Half Of Millennial Women Aren’t Feminists?!By Jamie Rollo
Jan. 31 2019, Updated 5:04 p.m. ET
In a poll conducted by Refinery 29 and CBS, 54 percent of young women claimed they are not feminists and do not identify nor care for the policies and societal criticisms that come along with the label. However, I find that nitpicking through policies that are aligned with feminism and disagreeing with them is no excuse to leave behind the changes that still need to be dealt with. And, most of the excuses to not supporting feminism as a whole are quite hypocritical.
Overall, these young non-feminists find the movement to be overbearing and a hotbed for drastic, far-left policies. They find women to inherently be equal to men, and that feminism in the modern West world is not necessary anymore.
Refinery 29 interviewed some of these women, and their statements giving their lack of support to fourth-wave feminism. One interviewee, Leah, finds that the movement has become too far left for her independent political mindset.
One movement she is highly against is the “push” for abortion. In her words, she believes that feminism markets only the positives of abortion rather than focusing on the negative effects as well.
“Most feminists that I’ve read deny any negative emotional backlash or health risks for women having an abortion, which is extremely disingenuous in my view,” commented Leah. “Although not all women suffer emotionally or physically after an abortion, many do, and their stories are ignored by mainstream feminism because it doesn’t fit the narrative of abortion being a good thing for women.”
But with the uncertain fate of Roe v Wade, is this the time to lash out against how feminists market abortion? It is understandable and agreeable that there is an extreme lack of focusing on the negative effects of abortion. However, there is only an emphasis on the positives to ensure that this choice remains available for all women, because, after all, the right to an abortion is all about a woman’s agency over her own body.
Another argument against fourth-wave feminists is that the movement is no longer necessary for women in the developed world.

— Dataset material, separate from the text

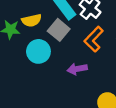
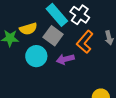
purple arrow: (77, 69) -> (65, 59), moved

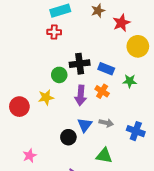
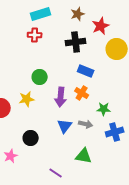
black cross: (80, 64) -> (76, 42), moved
green star: (130, 81) -> (104, 109), moved
blue cross: (136, 131) -> (115, 132), turned -36
black circle: (68, 137) -> (31, 138), moved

“I don’t think women in the modern western world are oppressed. Women are doing just fine. I think modern feminists try to create a boogeyman out of what they call the patriarchy and hunt it down, but it’s not necessary,” said Stephanie, a 25-year-old Republican. “Men and women are equal, but different. Men and women have different strengths and weaknesses. Acknowledging that is not sexist.”

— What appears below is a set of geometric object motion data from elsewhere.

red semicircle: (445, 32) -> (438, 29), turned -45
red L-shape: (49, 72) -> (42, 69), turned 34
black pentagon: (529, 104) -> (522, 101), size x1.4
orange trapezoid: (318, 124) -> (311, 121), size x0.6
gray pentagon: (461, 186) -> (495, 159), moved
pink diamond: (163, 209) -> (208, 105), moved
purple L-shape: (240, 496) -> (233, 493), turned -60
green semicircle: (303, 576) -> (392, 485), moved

Stephanie’s statement may have some truth to it; women are doing extraordinary things in their professional lives and have closed the equality gap quite a bit. However, that does not by any means translate to the job being done. The pay gap is still very much large and real, and women are treated extremely different in the work place still.
Additionally, just because there is seemingly not much work to do for women in the modern world, that doesn’t mean fourth-wave feminism isn’t standing up for the rights of women in developing countries. Even though we’ve advanced in our country, women around the world are anything but equal to men in their societies. Disparaging feminism on the grounds that it isn’t necessary for a specific country or part of the world is a plainly selfish, egocentric view.
Another independent affiliated interviewee also said she is against feminism because she finds it to be “man-bashing,” something that she doesn’t agree with. However, there is little to no man-hating going on within the feminist movement. Anyone who believes this is seriously misunderstood should do further research. And, if this were even true, why would there be multiple feminist identifying males?
While it is understandable and everyone is completely allowed to have their own opinions, I really believe women who outwardly and aggressively pit themselves against the feminist movement should reconsider the issues in which they have a problem with. As a feminist, I find that overall the movement is about women supporting other women.
In Leah’s situation, disagreeing with pro-choice advertising for its lack of advocating toward women’s physical and mental wellbeing is feminist in its self. By saying you’re not a feminist because you’re concerned with misinformation regarding women’s health is just hypocritical considering a main policy push from fourth-wave feminism is advocacy for women’s all-around health.
I agree with Stephanie, in the fact that there are some issues that are being nitpicked within today’s view of feminism, and I agree that women are striving in ways that were unimaginable 50 years ago. However, just because women living in the modern world are doing ok doesn’t mean that women in other parts of the world do not need advocates to fight for their rights. It definitely doesn’t mean that those issues don’t fall under the fourth-wave feminist umbrella.
Lastly, “man-hating” is the oldest excuse in the book to not being a feminist. I understand if your extremely low confidence level makes you bash feminism in fear of being unappealing to men. But, the truth is that more and more men are identifying as feminists themselves. And, you shaping your opinions and views around that fear is just another reason why feminism exists. Females shouldn’t be afraid to call themselves feminists just because it doesn’t place them in the ideal girl mold that boys, not men, want.